» Request
Each line of the material should be set down exactly. Pictures are not part of the copy.

» Records for this exercise
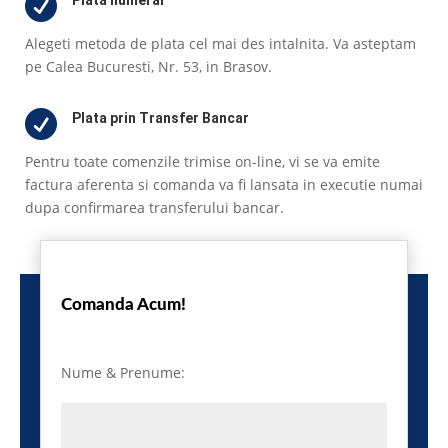

Plata numerar
Alegeti metoda de plata cel mai des intalnita. Va asteptam
pe Calea Bucuresti, Nr. 53, in Brasov.

Plata prin Transfer Bancar
Pentru toate comenzile trimise on-line, vi se va emite
factura aferenta si comanda va fi lansata in executie numai
dupa confirmarea transferului bancar.
Comanda Acum!
Nume & Prenume:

» Expected answer

Plata numerar
Alegeti metoda de plata cel mai des intalnita. Va asteptam
pe Calea Bucuresti, Nr. 53, in Brasov.

Plata prin Transfer Bancar
Pentru toate comenzile trimise on-line, vi se va emite
factura aferenta si comanda va fi lansata in executie numai
dupa confirmarea transferului bancar.
Comanda Acum!
Nume & Prenume:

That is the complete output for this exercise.